I love books; I really love free books, so it’s no surprise that I love all these book giveaways going on.
I think I started advocating for book giveaways as a way to reinvigorate the
Wotmania OF message board in early 2004 – at this time there were only the occasional sweepstakes programs here and there. Now, if you know what you are doing, you can find seemingly countless book giveaways that really don’t have any strings attached – all you need to do is supply an email or private message, sometimes with a name and address, that actually isn’t used for anything other than getting you a book in the case that you win. There really is no reason not to sign up.
Excepting bookstore and publisher sweepstakes, I think I first noticed on-line giveaways sometime in 2003. At that time, it was limited and author sponsored – I think the giveaway was a R. Scott Bakker book at
Wotmania OF, and not really a true giveaway, but more of a contest. Starting a few years later, Pat over at
Pat’s Fantasy Hotlist really got book giveaways going – he has them all the time. Other places like
FantasyBookSpot had occasional giveaways, but nothing like Pat. Now it seems that everywhere I look there are more –
SFF World,
Wotmania OF,
SFX,
Fantasy Book Critic,
Graeme’s Fantasy Book Review,
My Elves are Different,
SF Signal,
The Fantasy Review, etc… And you can find many other sources for free books such as the reader review programs at many of the major publishing houses, bookstore giveaways at places like
Waterstone's, publisher direct contests at their own blogs (such as
Orbit), other blog contests (like what Carl sponsors at
Stainless Steel Droppings), and even the occasional giveaway from the authors themselves (such as
this one from Tobias Buckell).
Clearly the combination of every fanboy/girl out there getting into blogging and the realization by publishers of the power of on-line marketing through the fanboy/girl is making these giveaways even more popular. And why not – it makes good marketing sense (to me anyway). Even
this survey indicates as much. Now the specific category of contests is really low, but if the winner of the contest starts recommending it to friends, or writes a review on a blog, or talks it up on a message board or a book club, the chain reaction starts and the cost of that single book has more than paid for itself in more than one way.
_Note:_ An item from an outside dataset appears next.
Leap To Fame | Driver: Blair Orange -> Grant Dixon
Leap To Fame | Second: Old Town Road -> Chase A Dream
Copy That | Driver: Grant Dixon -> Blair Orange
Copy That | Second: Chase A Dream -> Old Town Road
And who doesn’t love free books – I am a bona fide bibliophile and I sure do love these contests. I almost compulsively enter just about every one that I see, even though in many cases I could request said book from the publisher or I may even already have a copy. I don’t care, I get selfish, gimmeee books, gimmmeee more books. And if I don’t win, I often do buy that book.
So, my little blog is pretty successful – I’ve had over 20,000 visitors (not counting RSS views) and at a rate of several thousand per month, that’s growing fast. But I haven’t done any giveaways – should I? Perhaps I should declare my blog giveaway free just to be different. Well, that sounds good to me – Neth Space is and will remain giveaway free*.
*this is mostly due to laziness rather than any actual principled stand or desire to be different. In fact if offered giveaways, Neth Space would happily reverse this stand almost instantly – after all, I do love giveaways.